The primary benefit of robot-assisted MIS-TLIF lies in the integration of robotic technology with MIS-TLIF techniques. This combination allows for minimally invasive decompression and fusion at the surgical site using the flexible operating space of MIS-TLIF, while also utilizing the robot’s precision to accurately implant pedicle screws percutaneously. By merging these advanced technologies, superior therapeutic outcomes are achieved through highly precise and minimally invasive methods. However, there are challenges associated with this approach: the learning curve is steep for beginners, who must become proficient in both robotic and MIS-TLIF techniques. Additionally, initial applications may result in longer surgery times and increased complications. The integration of robotic and MIS-TLIF technologies is still in its early stages and requires further research.

This study also has the following limitations: 1. It was a single-center, retrospective study with a small sample size, leading to potential biases in the data results. The follow-up period was short, so long-term efficacy and complications need further validation. 2. The learning curve for robot-assisted MIS-TLIF is lengthy, necessitating advanced surgical skills and experience.
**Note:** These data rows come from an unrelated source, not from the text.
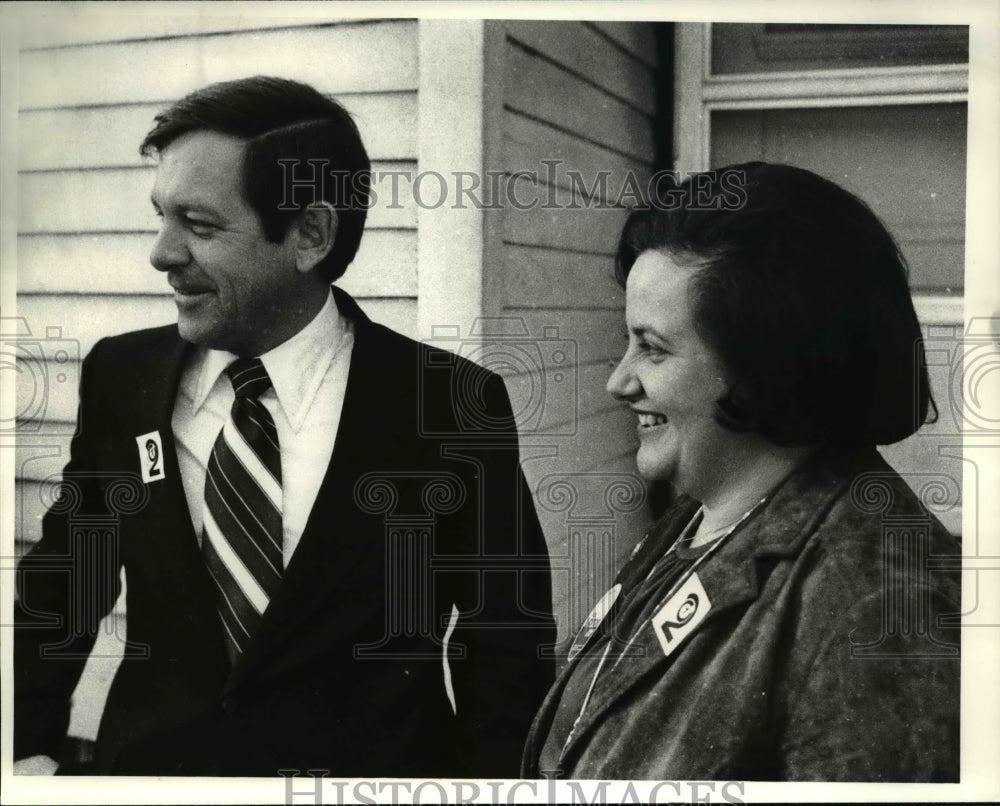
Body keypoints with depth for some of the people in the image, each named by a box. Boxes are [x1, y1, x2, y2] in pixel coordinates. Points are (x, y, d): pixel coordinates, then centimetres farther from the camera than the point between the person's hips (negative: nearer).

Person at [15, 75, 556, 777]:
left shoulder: (452, 404, -15)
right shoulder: (121, 378, -5)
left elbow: (508, 662, -7)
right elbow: (62, 581, 6)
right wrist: (29, 745, -5)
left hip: (370, 767, -3)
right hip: (146, 761, 3)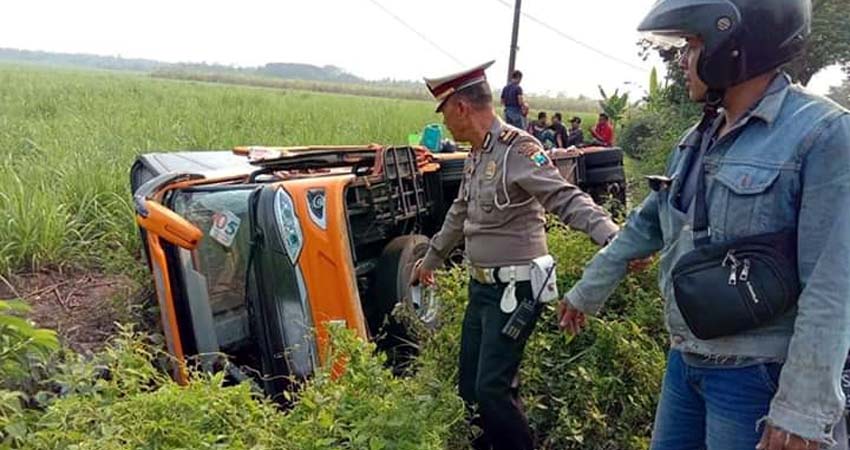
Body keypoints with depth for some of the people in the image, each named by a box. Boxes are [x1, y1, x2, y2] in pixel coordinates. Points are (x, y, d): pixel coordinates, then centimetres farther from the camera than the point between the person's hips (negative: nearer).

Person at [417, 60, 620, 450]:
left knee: (491, 389, -6)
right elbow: (460, 214, 25)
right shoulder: (476, 156, 12)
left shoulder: (517, 149, -17)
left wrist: (612, 237, -44)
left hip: (514, 290, -9)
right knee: (468, 386, 15)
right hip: (482, 286, 9)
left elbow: (566, 199, -27)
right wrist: (430, 259, 37)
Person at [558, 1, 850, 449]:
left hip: (755, 375, -7)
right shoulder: (699, 140, 6)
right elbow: (645, 225, 16)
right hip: (684, 359, 7)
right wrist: (586, 292, 22)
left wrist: (803, 410, -21)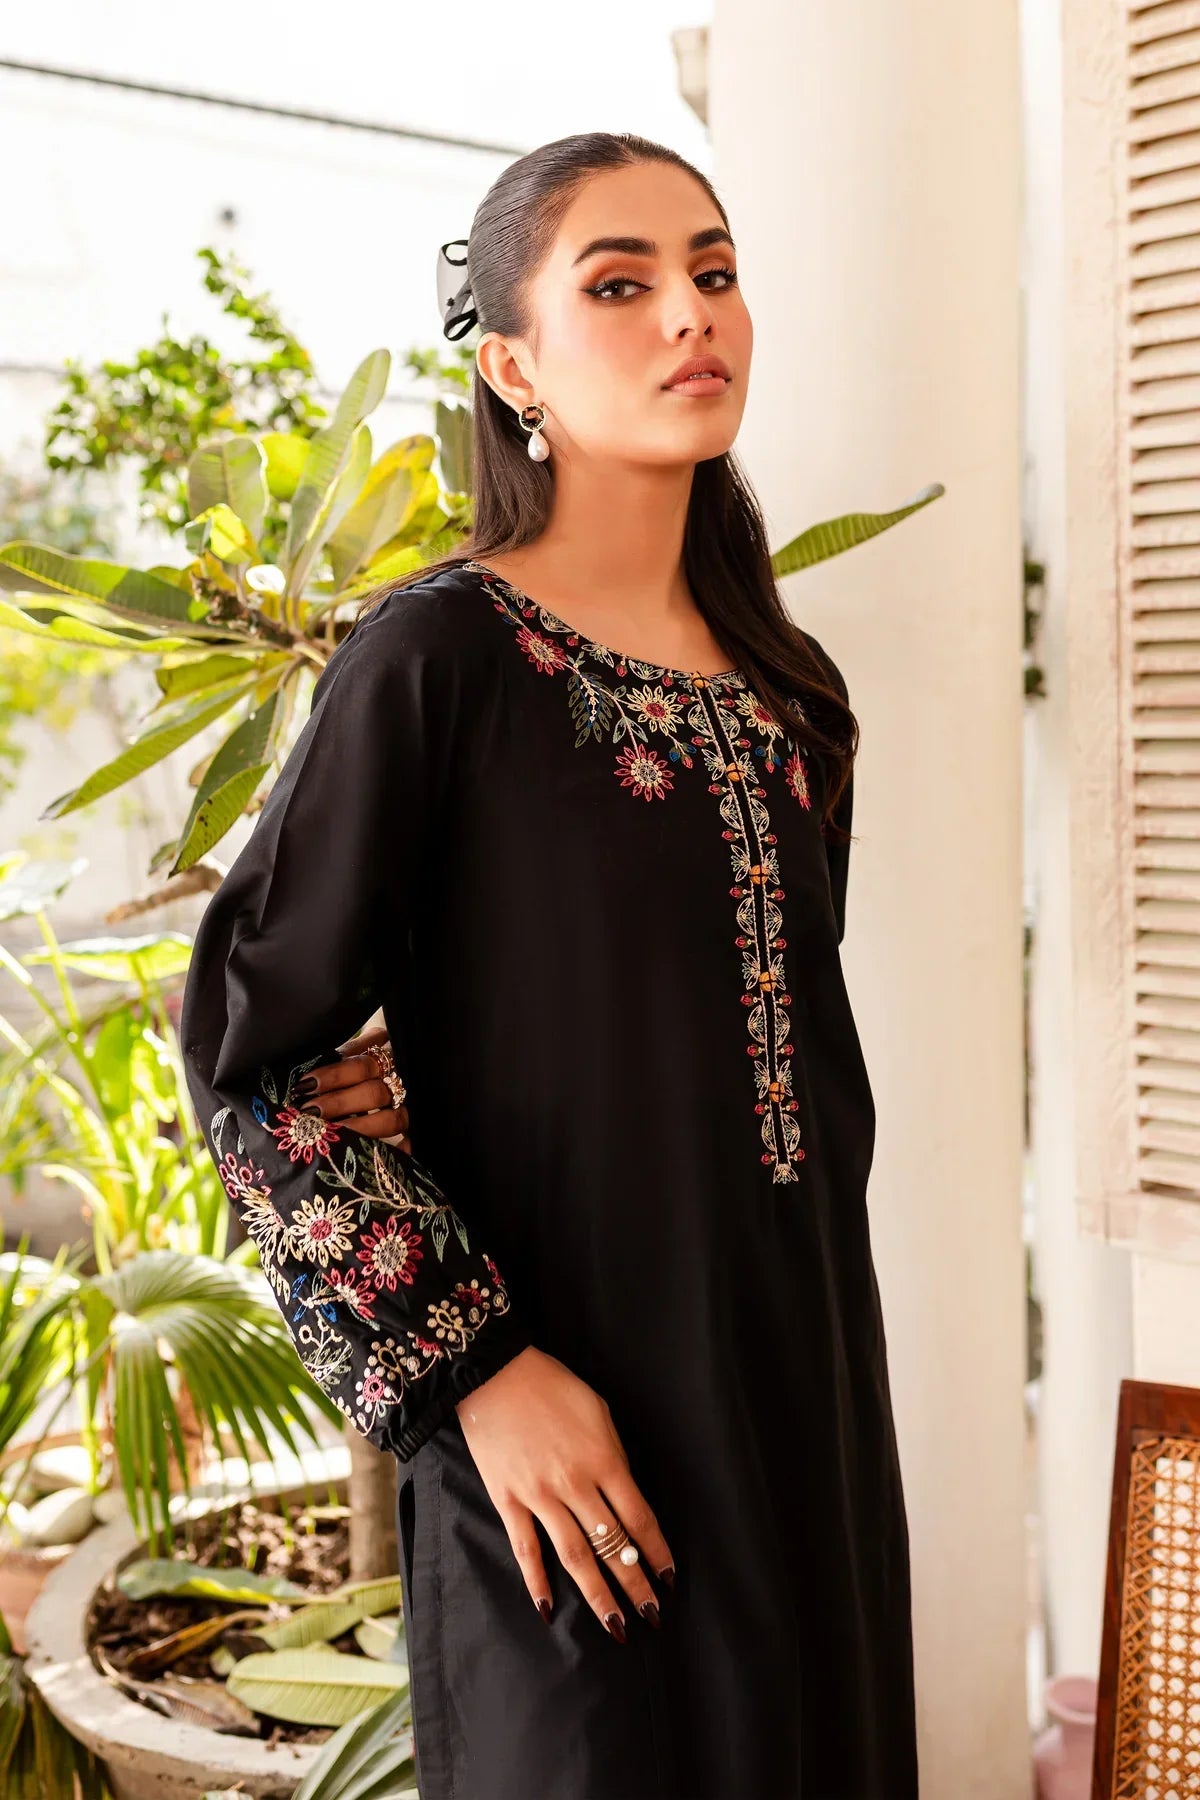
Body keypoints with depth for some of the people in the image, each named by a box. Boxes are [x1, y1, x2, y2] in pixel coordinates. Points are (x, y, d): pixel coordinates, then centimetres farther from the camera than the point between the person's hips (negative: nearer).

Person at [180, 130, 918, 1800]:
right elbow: (250, 1039, -12)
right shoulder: (440, 654, -10)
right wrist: (472, 1367, -15)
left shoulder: (792, 686, 7)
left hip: (808, 1406, 6)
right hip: (569, 1423, -5)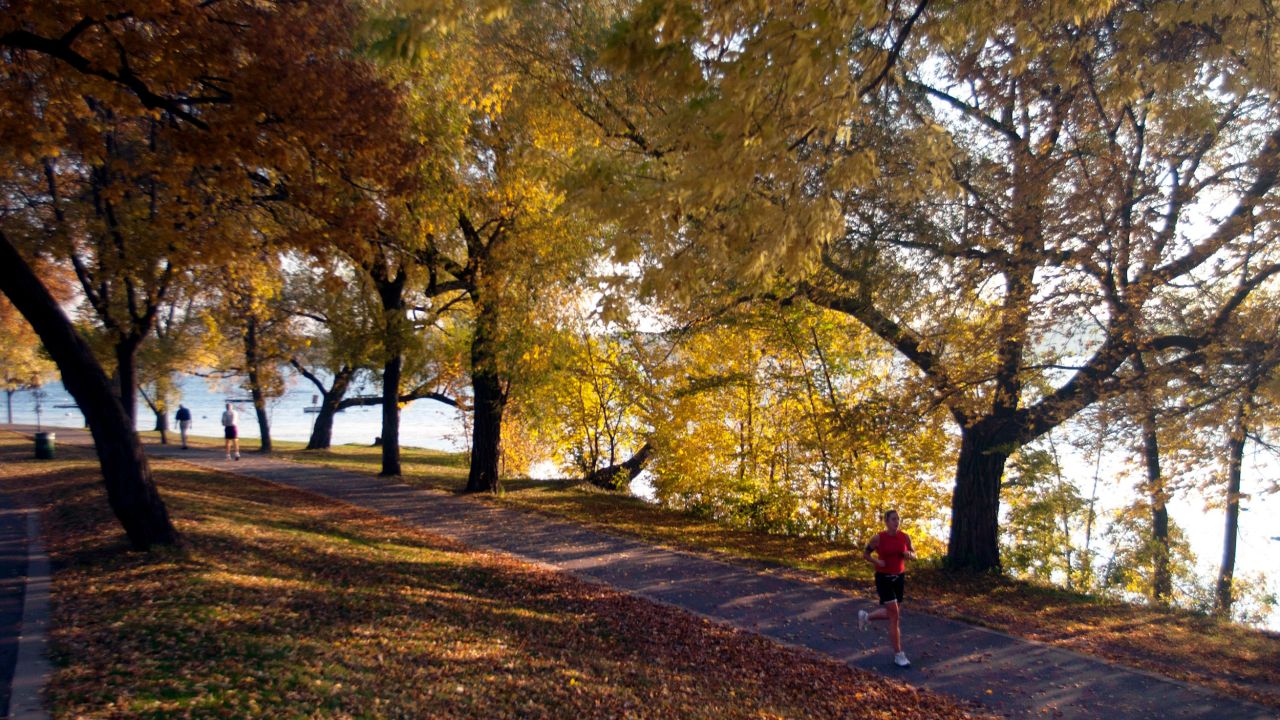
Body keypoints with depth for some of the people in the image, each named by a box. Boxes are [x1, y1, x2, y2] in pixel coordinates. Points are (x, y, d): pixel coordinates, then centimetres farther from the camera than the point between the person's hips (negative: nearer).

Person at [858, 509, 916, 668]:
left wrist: (909, 555, -14)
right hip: (884, 579, -5)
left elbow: (914, 555, 10)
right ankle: (898, 655, 3)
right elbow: (865, 554, 0)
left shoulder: (905, 537, -3)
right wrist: (877, 561, -19)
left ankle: (866, 616, 43)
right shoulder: (878, 538, -13)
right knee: (895, 616, -8)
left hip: (899, 578, 5)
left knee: (892, 614, 15)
It is suitable only for single-level lumbar degenerative diseases. Multicenter, large-scale, and prospective studies are needed.

Conclusions

Compared to fluoroscopy-guided MIS-TLIF, robot-assisted surgery offers advantages in terms of screw placement accuracy, and improvement in early postoperative pain, hospital stay duration, and facet joint violation. Robot-assisted MIS-TLIF is a safe and effective treatment option for single-level lumbar degenerative disease.